Segment Open

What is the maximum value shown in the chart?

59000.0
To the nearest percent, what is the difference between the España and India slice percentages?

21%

Segment Closed
Segment Open

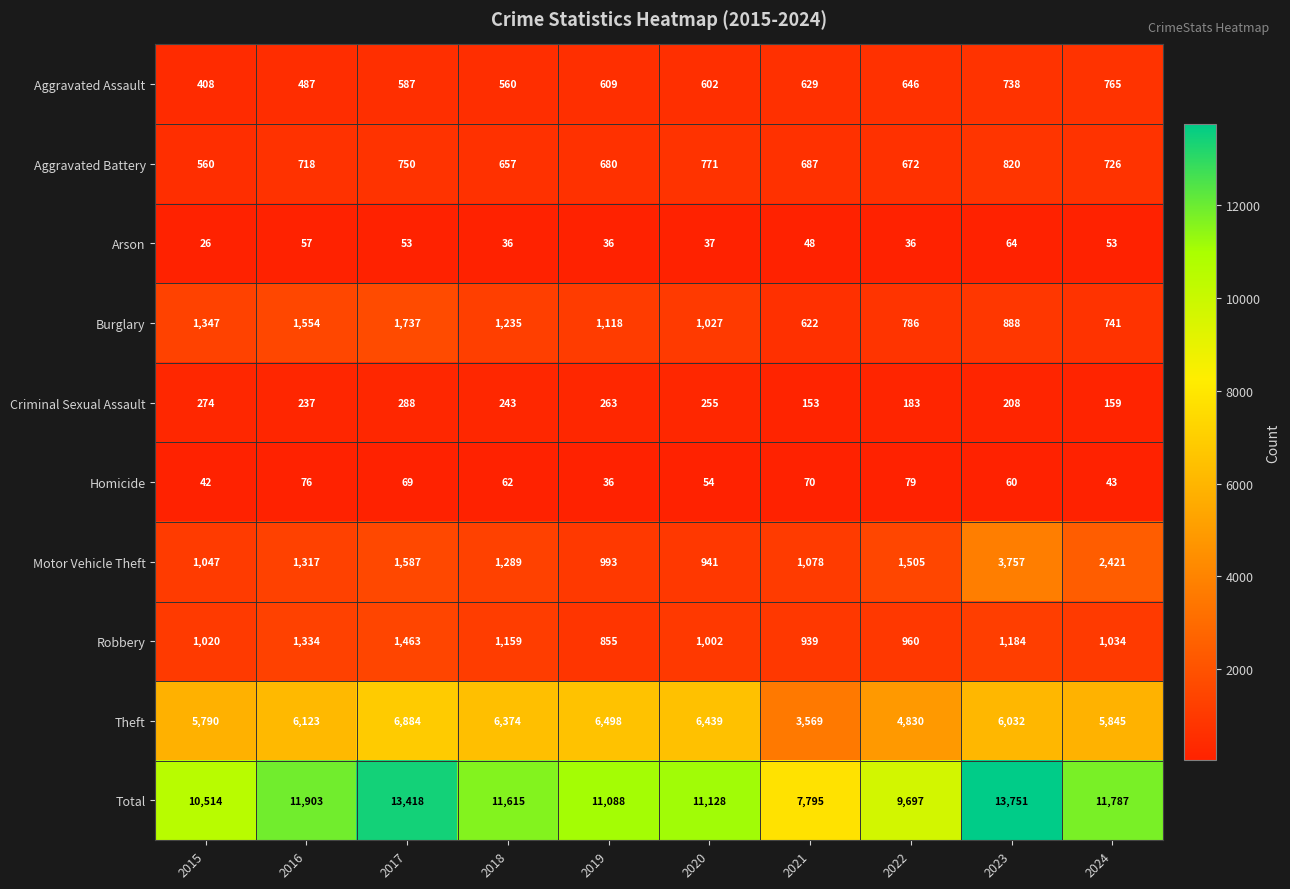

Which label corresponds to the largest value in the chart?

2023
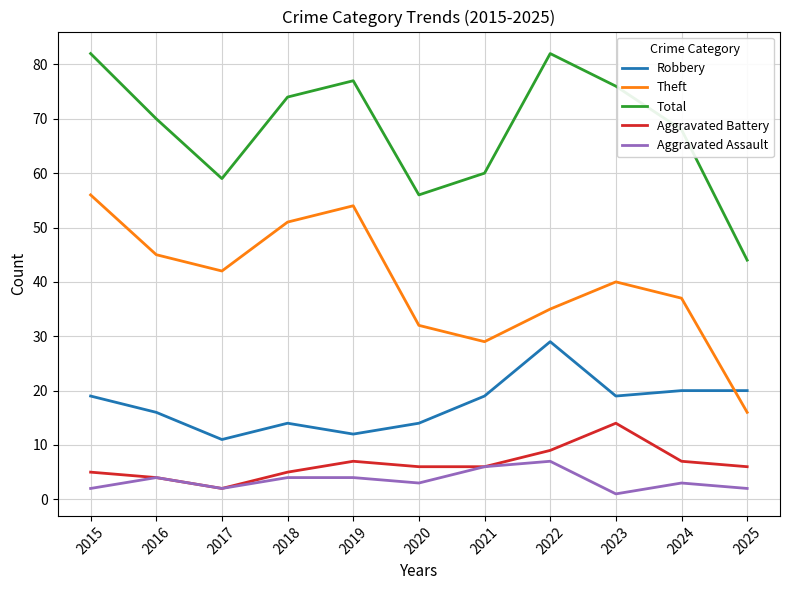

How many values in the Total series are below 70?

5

Segment Closed
Segment Open

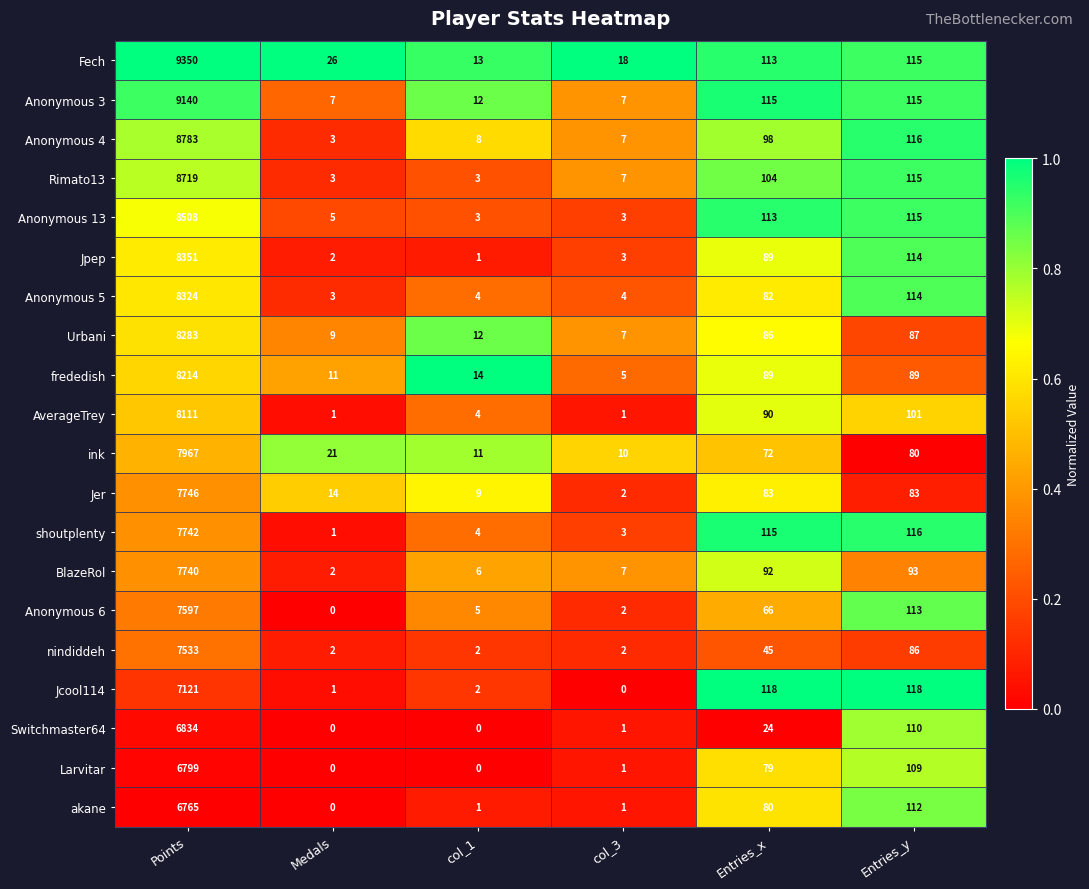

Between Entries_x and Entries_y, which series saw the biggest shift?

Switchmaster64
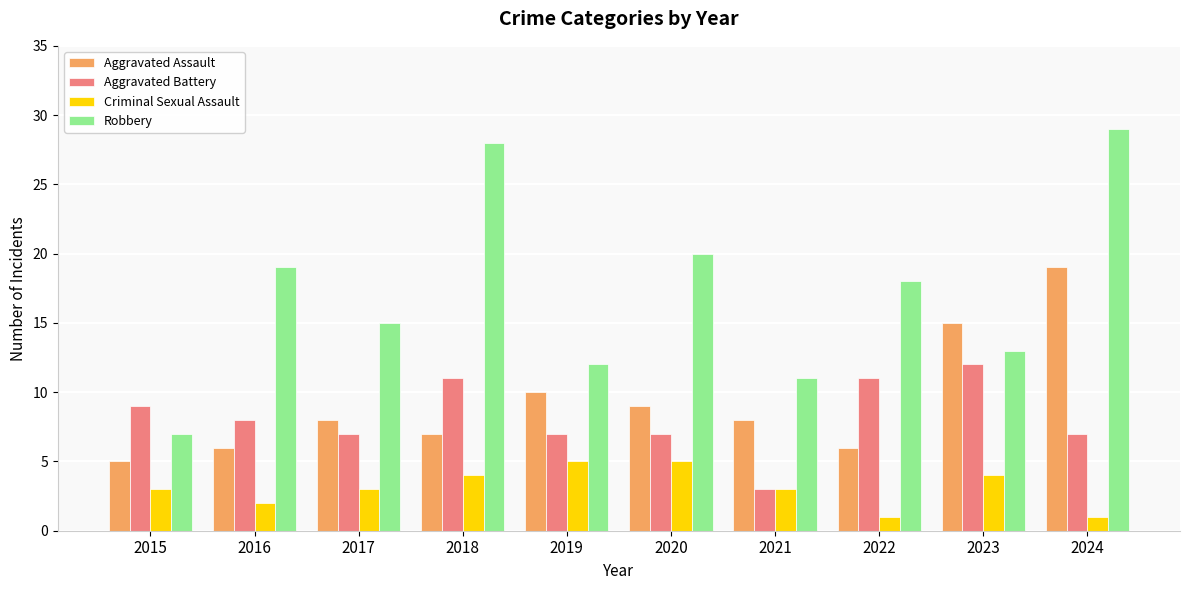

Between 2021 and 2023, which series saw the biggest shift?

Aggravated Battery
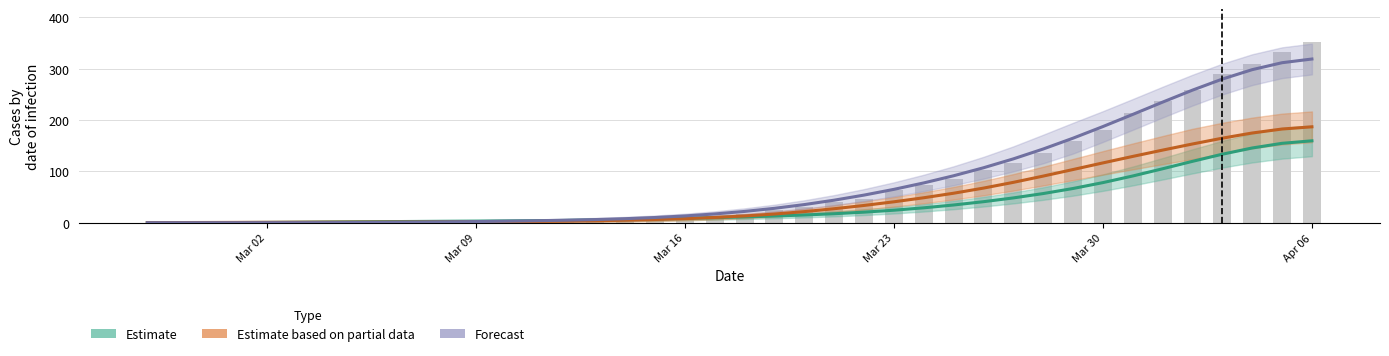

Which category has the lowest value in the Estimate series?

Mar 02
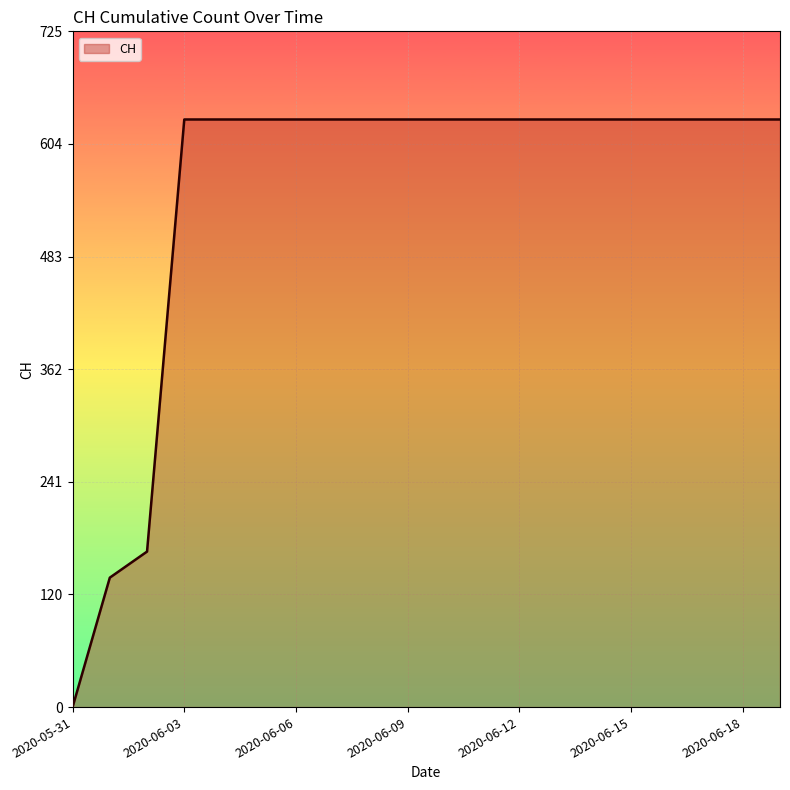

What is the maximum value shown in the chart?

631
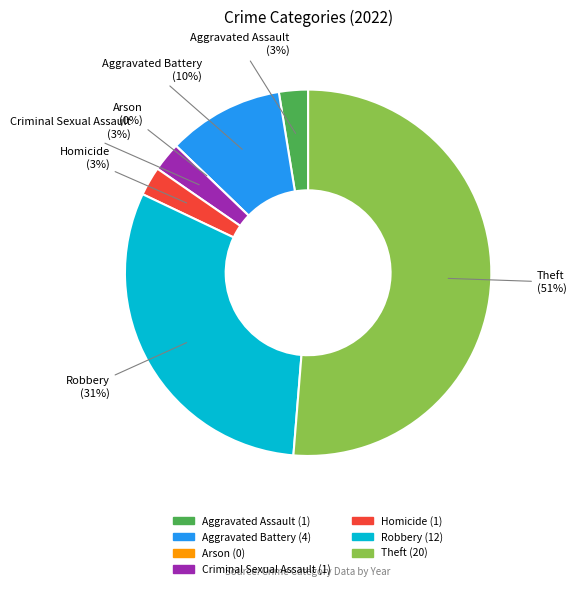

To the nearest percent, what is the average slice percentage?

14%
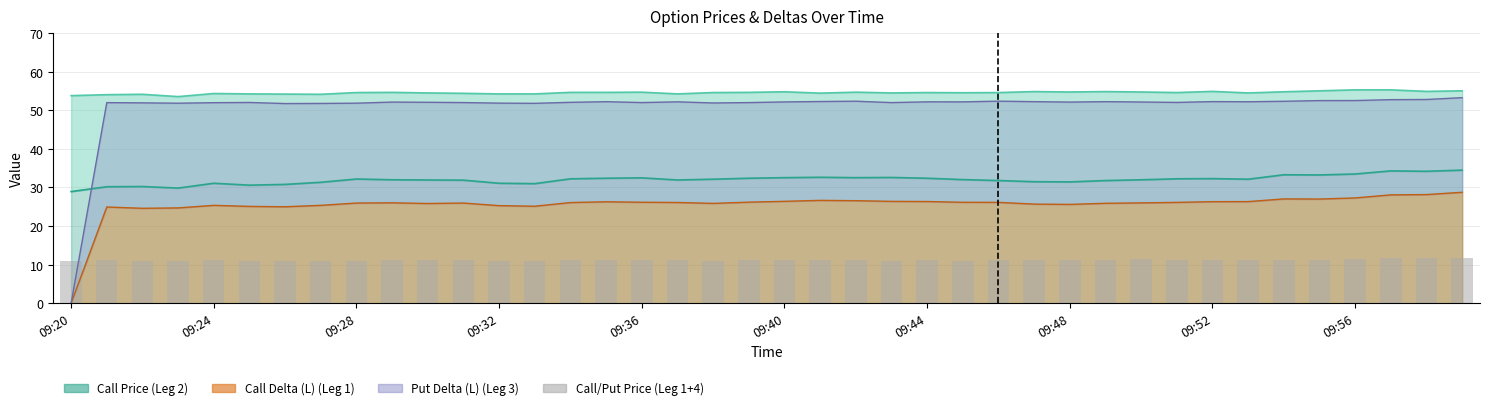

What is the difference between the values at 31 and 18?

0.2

Segment Closed

**About this exercise**:
Return every line of the material above that contains the string "nearest", treating uppercase and lowercase as distinct.

**Solution below**:
To the nearest percent, what is the difference between the España and India slice percentages?
To the nearest percent, what is the average slice percentage?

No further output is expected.